From the time of his first arrival in Kenya, Meghjibhai had been involved (at first in a lowly position) in the financial aspects of business. During his business career he was involved in a small way in holding deposits for other businessmen but this was by no means banking, rather a service to his friends and associates. In 1952, however, he did move into the finance business with the formation of Guarantee Discount Company Limited. It was a high-risk business and he had to charge accordingly. Inevitably he suffered from some defaulters, sometimes he made losses but he made a point of not pursuing his debtors into the courts but rather wrote off the bad debts. The provision of venture capital and hire purchase finance was an important service to local entrepreneurs: Meghjibhai was a good judge of people and of business prospects and in spite of some defaults the Guarantee Discount Company was successful. When he gave up his interests in Kenya in 1958 he sold the company to a group consisting of his brothers-in-law, H. N. Shah and K. N. Shah, and M. I. Patel.

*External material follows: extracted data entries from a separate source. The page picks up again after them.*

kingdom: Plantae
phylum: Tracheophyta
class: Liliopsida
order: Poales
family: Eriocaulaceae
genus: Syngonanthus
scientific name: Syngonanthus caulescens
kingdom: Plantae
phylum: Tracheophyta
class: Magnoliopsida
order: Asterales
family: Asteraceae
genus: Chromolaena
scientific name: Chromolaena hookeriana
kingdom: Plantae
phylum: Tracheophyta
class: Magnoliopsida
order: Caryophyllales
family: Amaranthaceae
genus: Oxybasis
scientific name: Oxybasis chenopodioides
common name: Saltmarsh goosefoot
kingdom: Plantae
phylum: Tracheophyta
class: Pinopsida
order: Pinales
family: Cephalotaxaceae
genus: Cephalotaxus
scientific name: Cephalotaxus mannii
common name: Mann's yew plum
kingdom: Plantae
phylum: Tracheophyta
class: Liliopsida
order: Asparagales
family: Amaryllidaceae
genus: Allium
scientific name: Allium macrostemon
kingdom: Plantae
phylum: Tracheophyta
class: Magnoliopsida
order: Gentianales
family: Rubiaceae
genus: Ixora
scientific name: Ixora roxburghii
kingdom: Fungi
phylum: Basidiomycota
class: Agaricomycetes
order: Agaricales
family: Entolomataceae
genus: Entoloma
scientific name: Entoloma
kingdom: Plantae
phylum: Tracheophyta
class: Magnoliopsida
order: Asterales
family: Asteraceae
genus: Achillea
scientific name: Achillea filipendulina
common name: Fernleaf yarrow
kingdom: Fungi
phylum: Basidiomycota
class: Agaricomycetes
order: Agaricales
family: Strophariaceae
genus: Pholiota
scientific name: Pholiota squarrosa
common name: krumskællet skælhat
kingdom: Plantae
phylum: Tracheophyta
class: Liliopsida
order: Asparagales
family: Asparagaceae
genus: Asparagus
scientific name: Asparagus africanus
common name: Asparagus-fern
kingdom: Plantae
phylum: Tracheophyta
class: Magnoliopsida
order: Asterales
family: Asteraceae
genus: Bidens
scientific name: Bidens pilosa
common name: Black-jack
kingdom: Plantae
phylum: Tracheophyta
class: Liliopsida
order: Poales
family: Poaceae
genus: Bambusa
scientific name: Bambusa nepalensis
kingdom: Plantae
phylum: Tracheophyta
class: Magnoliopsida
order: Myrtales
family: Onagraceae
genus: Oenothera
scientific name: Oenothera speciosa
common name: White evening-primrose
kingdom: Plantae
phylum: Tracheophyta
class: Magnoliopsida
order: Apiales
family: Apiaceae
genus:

In 1953 C. P. Shah, whose reminiscences of Meghjibhai will be mentioned later, came to East Africa with the responsibility of opening branches of the Bank of Baroda. Meghjibhai had a number of schemes in mind for the development of banking and contacts between the two became close. Later Meghjibhai also met two directors of the Bank of Baroda when they visited East Africa, Shri Naval Tata and His Highness the Maharaja of Baroda, Fatehsinharao Gaekwad, and his suggestions and active co-operation were found valuable in developing branches of the Bank of Baroda. He continued to give invaluable service to the Bank until he left Kenya. The establishment of a banking business in the British Isles was a longstanding ambition of Meghjibhai but it was not achieved in his lifetime.